Among them is crawling into a dog igloo complete with door flap at 2 o’clock in the morning after getting off work and spending a half hour to see just how warm it is inside.
Those I’ve told think that it was a hilariously stupid thing to do.
I just wanted to make sure that it would be warm enough for my two dogs — Cruella and DeVil — before I picked them up from the Dalmatian rescue in Turlock. The thermometer after 30 minutes read 55 degrees compared to the 40 degrees outside. It passed the test. I figured with two dogs and their body heat it would be a bit warmer.
Actually, the doghouse temperature was about 10 degrees warmer than I keep the house.
It sounds nutso, but I keep it cold on purpose. It’s the same rationale I use for not turning on the air conditioning in summer. I try to adapt to the weather. I find it is much more comfortable and — so far — it keeps me healthier.
Even though it is 30 degrees at 5:30 in the morning, I still jog to the gym in running shorts. The only concession to the cold is pulling up the hoodie and wearing gloves.

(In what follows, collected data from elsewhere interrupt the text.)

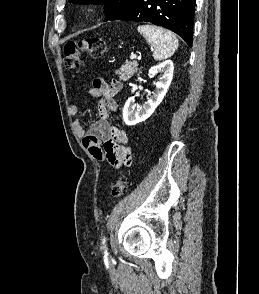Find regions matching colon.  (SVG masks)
<instances>
[{"label":"colon","instance_id":"obj_1","mask_svg":"<svg viewBox=\"0 0 259 294\" xmlns=\"http://www.w3.org/2000/svg\"><path fill=\"white\" fill-rule=\"evenodd\" d=\"M106 43L102 38L89 37L79 41L68 42L64 47V64L68 69H78L81 65V54H87L93 58L103 55ZM129 187V180L125 176L119 177L112 187V196L121 197Z\"/></svg>","mask_w":259,"mask_h":294}]
</instances>
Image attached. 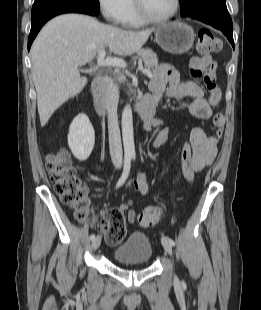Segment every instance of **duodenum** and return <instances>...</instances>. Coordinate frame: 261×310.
Segmentation results:
<instances>
[{
    "instance_id": "410a0bca",
    "label": "duodenum",
    "mask_w": 261,
    "mask_h": 310,
    "mask_svg": "<svg viewBox=\"0 0 261 310\" xmlns=\"http://www.w3.org/2000/svg\"><path fill=\"white\" fill-rule=\"evenodd\" d=\"M92 94L94 101L98 108L101 106L102 102V90H103V76L102 74L95 77L92 82ZM158 105V99L154 96L144 97L136 106L135 110L138 115L143 119L145 127L150 123L151 118Z\"/></svg>"
}]
</instances>
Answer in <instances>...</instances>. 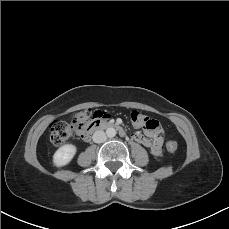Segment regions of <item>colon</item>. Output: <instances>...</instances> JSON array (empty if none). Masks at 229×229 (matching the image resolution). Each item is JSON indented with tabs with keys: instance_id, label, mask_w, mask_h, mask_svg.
<instances>
[{
	"instance_id": "obj_1",
	"label": "colon",
	"mask_w": 229,
	"mask_h": 229,
	"mask_svg": "<svg viewBox=\"0 0 229 229\" xmlns=\"http://www.w3.org/2000/svg\"><path fill=\"white\" fill-rule=\"evenodd\" d=\"M131 122L135 127L144 128L151 131L160 130V124L138 111H133L130 115ZM95 118H109V114L104 111H93L86 109L75 113L70 123L58 121L50 127V142L53 145H60L76 135L83 134L90 126L91 120ZM166 149L170 153H175L178 149L176 141L169 140Z\"/></svg>"
}]
</instances>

I’ll admit it was slightly warmer in the three previous years in winter without turning on the heat as I lived in a second floor apartment. Living in a California-style flattop is a bit more of a challenge so I cheat. I turn on a ceramic space heater when it drops below 50 degrees to take off the chill.
Some suggest I’m cheap. Maybe. Others have noted that it probably discourages a lot of houseguests. That it does.
Do I ever get cold? Only after eating three yogurts after dinner at night but I wimp out and put on sweat pants over my shorts until I go back to work.
I picked up my somewhat unorthodox attitude toward embracing both heat and cold from my grandmother who spent most of her life running the family cattle ranch in the Nevada County foothills. Subjecting your body to extremes — as opposed to adjusting to your environment, which is weather-driven — can be brutal.
Think about it. If it is 40 degrees outside and you go into a house at 75 degrees and then back out into 40-degree weather that is a jolt to your system. If the temperature difference is less severe, it is less taxing. The rationale in summer is the same but more extreme. A 75-degree building may contrast to a 100-degree day outside but the second you get into that car it may be 120 degree plus for a few minutes. In reality, you can have a 65-degree swing in temperature in just a minute. That can’t be good.
I’d be singing a different tune if I was in Montana. But I’m not. I understand how lucky it is to have Mediterranean-style weather here in the Central Valley even though most of us complain about the heat in the summer and then we whine about the cold in winter.
While jogging in the cold or rain is something I do in running shorts, I admit to pulling on tights when I bicycle this time of year when the temperature is below 50 degrees.
There have been times I’ve cycled in just shorts and it was colder including being caught in snow, then hail and then sleet on Tioga Pass the first day of summer 20 years ago. A year later snow started falling on the final climb between Taos and Red River in New Mexico during Memorial Day weekend.
All of that stuff would make me seem a bit off in the eyes of most folks.
But letting people know about my half-hour camp out in the back yard in the wee hours on a cold December morn elevated me to the level of either being certifiable wacko or — the term my grandmother liked to use — slightly eccentric.